Más tarde, ya en el tren, nos sentamos una enfrente de la otra. Me pasé un buen rato escrutando su rostro. Buscaba en él algún indicio que me permitiera adivinar lo que en ese momento pasaba por su cabeza, pero su expresión cansada y como ausente no se diferenciaba en nada de la de los otros días a esa misma hora. Yo, como de costumbre, ocultaba mis sentimientos y, si en algún instante nuestras miradas llegaron a cruzarse, tampoco mi madre fue capaz de percibir en mí el menor indicio de curiosidad. Y luego, cuando, por entablar algún tipo de diálogo, le pregunté qué le había dicho el médico, ella se encogió de hombros y dijo: Lo de siempre. Estaba claro que no pensaba revelarme nada de lo que había tratado con la tía Amalia.

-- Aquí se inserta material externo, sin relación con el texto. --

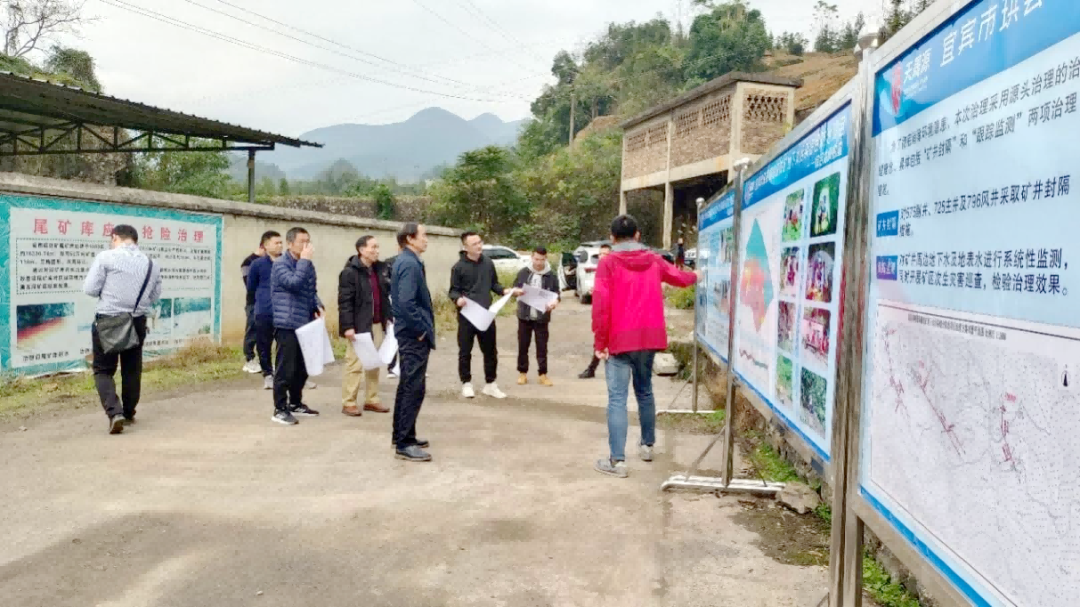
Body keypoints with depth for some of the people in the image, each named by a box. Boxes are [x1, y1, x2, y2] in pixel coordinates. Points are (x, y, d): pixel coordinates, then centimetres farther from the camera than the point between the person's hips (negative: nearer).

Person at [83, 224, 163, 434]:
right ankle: (129, 413, 28)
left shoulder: (106, 256, -8)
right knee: (132, 370, 18)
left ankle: (114, 412, -11)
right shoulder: (151, 265, 5)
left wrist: (108, 292, 10)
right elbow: (155, 297, 12)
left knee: (103, 370, 6)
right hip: (137, 322, 4)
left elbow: (90, 289, -8)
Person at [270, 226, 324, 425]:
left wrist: (318, 306, 4)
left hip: (305, 324, 8)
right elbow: (293, 283, -27)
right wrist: (304, 260, -19)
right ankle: (280, 409, 2)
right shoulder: (281, 265, -9)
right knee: (285, 369, -6)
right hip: (287, 325, -8)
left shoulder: (307, 265, 15)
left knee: (302, 368, 13)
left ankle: (296, 404, 26)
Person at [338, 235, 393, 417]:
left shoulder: (380, 269, 11)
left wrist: (389, 317, 11)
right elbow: (344, 302, -15)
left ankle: (371, 400, 22)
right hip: (359, 326, -7)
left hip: (377, 324, 7)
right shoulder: (350, 272, -11)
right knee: (355, 364, -2)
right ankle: (348, 403, 6)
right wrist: (348, 326, -19)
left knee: (374, 364, 12)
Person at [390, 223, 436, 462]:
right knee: (414, 388, -7)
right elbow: (406, 302, -28)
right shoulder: (410, 264, -19)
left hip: (409, 333, 11)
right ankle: (404, 444, -3)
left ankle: (402, 435, 26)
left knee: (407, 386, 16)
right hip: (414, 335, -11)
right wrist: (420, 329, -18)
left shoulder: (403, 261, 13)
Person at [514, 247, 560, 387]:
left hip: (542, 317, -1)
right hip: (524, 316, 1)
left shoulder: (551, 276, -2)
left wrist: (554, 303, -21)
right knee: (523, 346, 8)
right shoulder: (523, 273, 2)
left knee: (542, 347, 4)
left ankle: (543, 374, 13)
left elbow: (557, 295, 0)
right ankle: (523, 373, 19)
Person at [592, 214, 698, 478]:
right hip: (649, 338, 5)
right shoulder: (654, 260, 9)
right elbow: (679, 277, 28)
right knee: (644, 391, 22)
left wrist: (599, 342, -7)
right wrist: (695, 276, 51)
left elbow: (601, 305, -13)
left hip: (619, 339, -5)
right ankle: (647, 445, 35)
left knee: (617, 398, -3)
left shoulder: (608, 262, -6)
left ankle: (617, 460, -6)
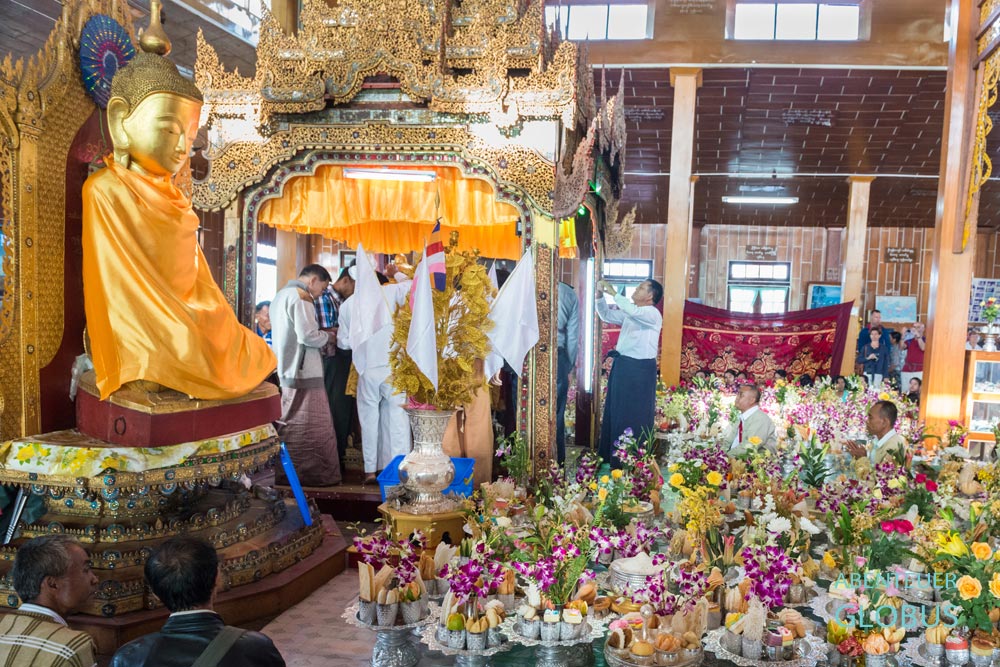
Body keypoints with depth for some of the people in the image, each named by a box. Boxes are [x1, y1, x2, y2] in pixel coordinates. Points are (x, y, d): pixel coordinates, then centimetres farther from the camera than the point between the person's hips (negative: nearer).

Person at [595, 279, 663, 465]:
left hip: (640, 368, -9)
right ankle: (611, 456, 26)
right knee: (615, 411, 14)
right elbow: (607, 315, 18)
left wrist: (614, 293, -23)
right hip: (622, 365, 9)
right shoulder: (630, 312, 13)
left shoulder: (652, 314, -13)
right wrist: (600, 296, 2)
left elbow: (633, 311, -31)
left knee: (635, 415, -1)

Pero tampoco podían pasar muchos días antes de que acabara enterándome. Yo estaba sentada en el suelo del salón, jugando con los recortables de Marisol: tan pronto le ponía un vestidito de cartulina como se lo quitaba y le ponía otro. Se oyeron los pasos de mi padre subiendo por la escalera. Mi hermano Josemi había empezado a trabajar hacía poco y normalmente volvían juntos de la fábrica. En esta ocasión, sin embargo, mi padre venía solo. Mi madre, desde la cocina, se asomó a mirar. Mi padre sostenía en la mano un sobre de aspecto oficial, y su expresión era lo bastante elocuente como para que mi madre adivinara. Denegadas, dijo nada más. Mi padre asintió con la cabeza y tiró la carta sobre la mesa. ¡Tú y tus socialismos! ¿Ves para lo que te ha servido?, le increpó mi madre, y él murmuró: Me cago en Franco y en la puta que lo parió… Yo me acerqué a la mesa y traté de leer aquel papel, pero mi madre me lo arrancó de la mano. ¡A tu cuarto!, me gritó, ¡métete en tu cuarto y cierra la puerta! Estaba irritada, muy irritada, bastante más que los años anteriores por la misma causa, y eso no hacía sino excitar aún más mi curiosidad. Dejé pasar unos instantes y entreabrí la puerta con sigilo. Mis padres se habían encerrado a discutir en la cocina, y yo sólo alcancé a oír unas pocas frases aisladas. Es que Amalia, ya lo sabes, no me acaba de…, protestaba mi madre, y mi padre la interrumpía: Pues es tu familia, no la mía, y yo lo único que… ¿Y eso qué tiene que ver?, le interrumpía a su vez mi madre, y luego mi padre continuaba, a voz en grito: ¡Yo lo único que digo es que la niña tiene derecho a unas vacaciones! No escuché nada más. Cerré la puerta y me tumbé en mi cama. Era todo lo que quería saber.